BRUSSELS (Reuters) – The EU has yet to reach a confirmed agreement with Britain on the "Brexit bill," diplomats and EU officials said on Tuesday, adding that some in Brussels were concerned that Progress in an agreement in cash other matters.
"Not yet we have arrived, "Michel Barnier, EU Brexit negotiator told Reuters in Berlin when asked about the British newspaper's reports that his team had widely accepted an offer that reports put in the order of 50 billion euros ($ 60 billion).
Britain wants to start negotiations on trade terms that will be established once it leaves the EU in 2019, but Brussels has first demanded to resolve three issues: resolve its bill, guarantee the rights of expatriates and explain how the EU -UK land border will operate in Ireland.
Work continued on all three issues, Barnier said and hoped to be able to tell EU leaders at a summit in two weeks that "sufficient progress" had been made to start negotiations on a future trade pact.
British Prime Minister Theresa May received an "absolute deadline" on Monday, when she will meet with Barnier and European Commission President Jean-Claude Juncker in Brussels to offer better deals in all three areas so that EU leaders approved at the summit of December 14-15.

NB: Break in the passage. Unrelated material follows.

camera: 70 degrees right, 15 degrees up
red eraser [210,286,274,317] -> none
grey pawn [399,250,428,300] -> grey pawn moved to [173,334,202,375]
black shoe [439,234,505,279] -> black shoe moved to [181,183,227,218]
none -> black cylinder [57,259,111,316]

Several EU diplomats told Reuters that Britain had finally promised verbally in recent days to pay part of the EU budget spending after its departure, which would cover much of what the Union has been demanding . But they stressed that this was short of a confirmed agreement.
"Agreement or agreement is not the words I would use," said one envoy, warning that a collapse in the talks was still possible.
"The United Kingdom is moving," said another. "Finally, at hour 11, we seem to have some traction and positive exchanges in the financial talks, but we are still badyzing the problems line by line to explore the movement and potential space."
Foreign Secretary Boris Johnson, a prominent advocate of Brexit, said earlier this year that London would not pay anything as the 60 billion euros estimated by the EU was necessary, he told Reuters during an EU-EU summit. Africa in Côte d'Ivoire that hoped that the offer of Great Britain "took to the ship of the rocks" and it launched commercial conversations.
But some EU governments are worried that London may push harder on the other two issues. Brussels wants the EU court to influence the rights in Britain of EU residents who remain after Brexit, and wants to know how London plans to avoid a hard customs border with Ireland, a member of the EU, which could disrupt peace in Northern Ireland.
"When now it seems that we are making progress in money, other problems are becoming more difficult than before," said a third EU diplomat, naming issues of "sovereignty" over citizens' rights and the border as now more difficult to decipher that a month ago.
There was concern, he added, that Britain was "trying to put aside the Irish concerns by moving the money", saying that a split in this could still scuttle any agreement on trade negotiations next month.
British and EU sources downplayed reports that negotiators had discussed hard numbers about the agreement. Both parties have always said that a final figure will depend on future variables and that their initial interest was to agree on a "methodology".
However, EU diplomats said that May's previous commitment to maintain contributions during a two-year transition period after Brexit, valued at around 20 billion euros or more, was added to the new offers to pay future amounts committed during the 46 years of The membership of the United Kingdom could cover a large part of the 60 billion euros that they wanted.
Sources from the British government, which wants any offer on its part to unlock a Brussels pledge to open trade talks in the new year, said it had not offered numbers to the EU, only commitments to be covered.
Criticism among supporters of the hardline Brexit of such payments has been somewhat more moderate in recent weeks and British media reported that May had won the backing of his cabinet to pay more.
"It's a dazzling sum if it's 55 billion," said Andrew Bridgen, a May Conservative lawmaker who, unlike the prime minister, campaigned for Brexit in last year's vote. "But as we know, nothing is agreed until everything is agreed."
"It depends on what we get in terms of a commercial agreement."
EU officials say that Brussels is willing to work with May to mbadage the figures, which ultimately depend on future developments, to help her win support at home.